*** Block opens ***

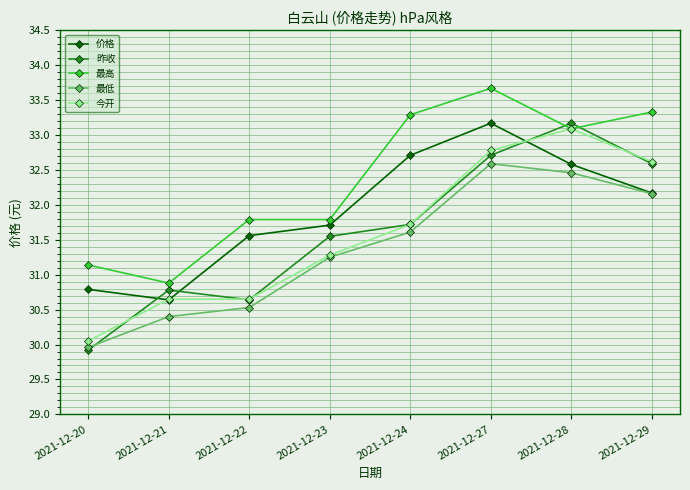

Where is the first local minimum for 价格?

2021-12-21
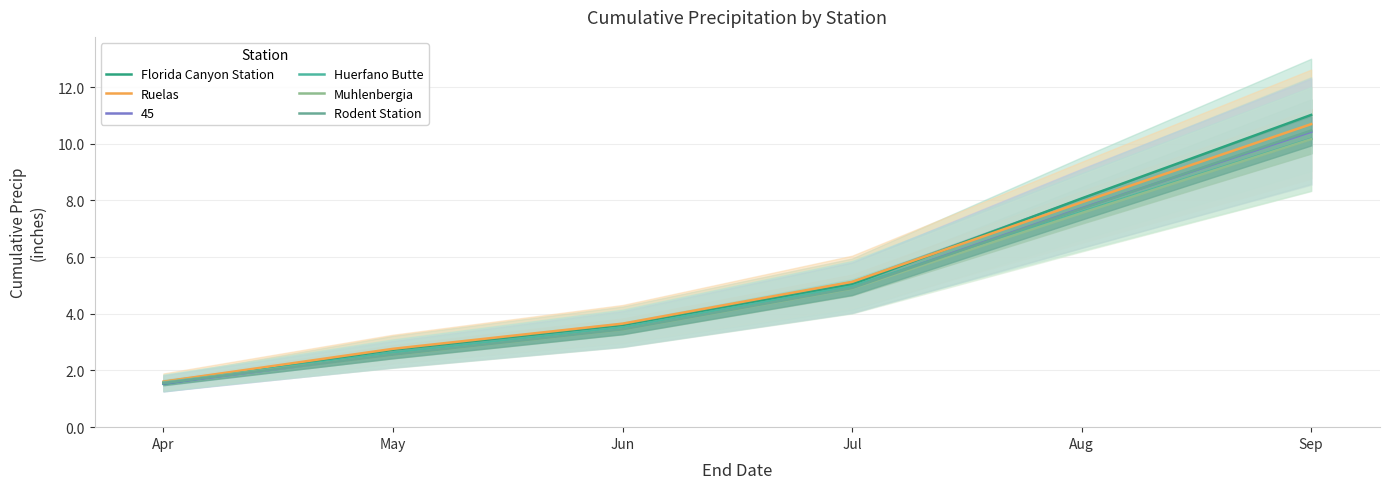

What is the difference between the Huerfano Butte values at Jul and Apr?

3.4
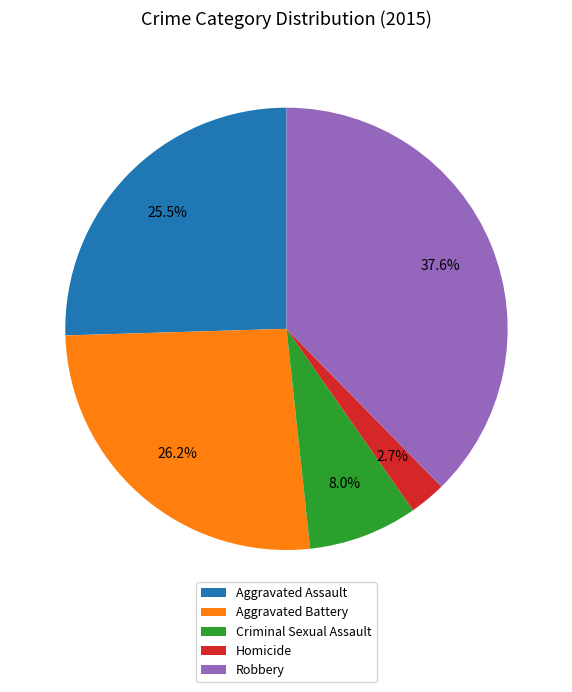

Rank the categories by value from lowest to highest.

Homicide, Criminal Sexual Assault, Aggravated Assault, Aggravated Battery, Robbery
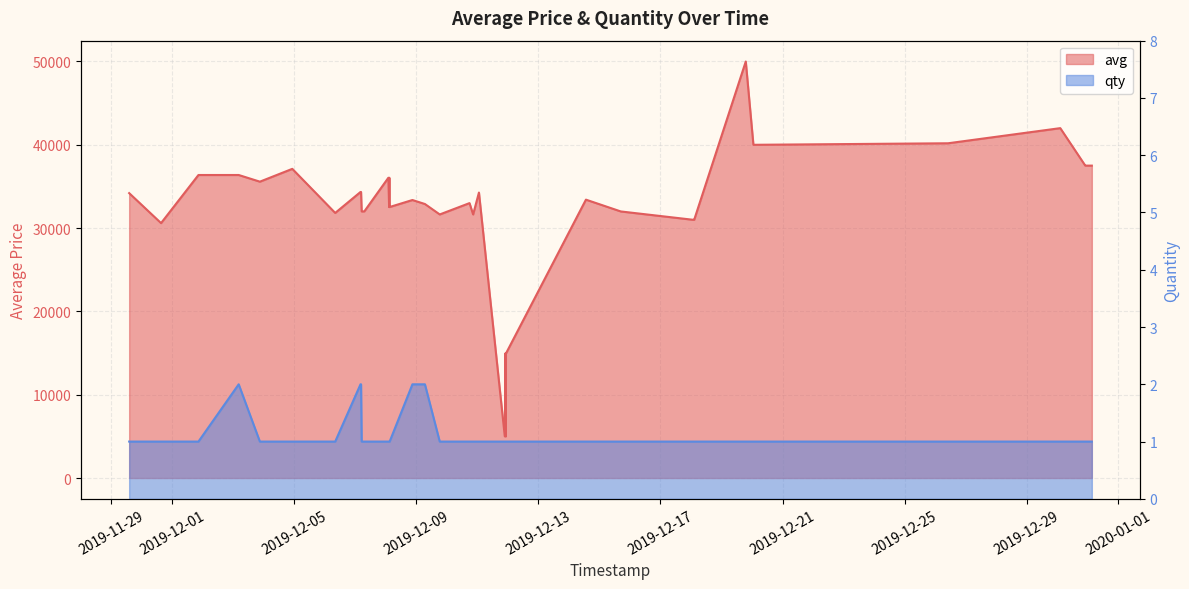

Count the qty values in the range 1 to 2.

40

*** Block closes ***

Please copy out all of the records above word for word, omitting the pictures.

Where is the first local minimum for 价格?

2021-12-21

What is the difference between the Huerfano Butte values at Jul and Apr?

3.4

Rank the categories by value from lowest to highest.

Homicide, Criminal Sexual Assault, Aggravated Assault, Aggravated Battery, Robbery

Count the qty values in the range 1 to 2.

40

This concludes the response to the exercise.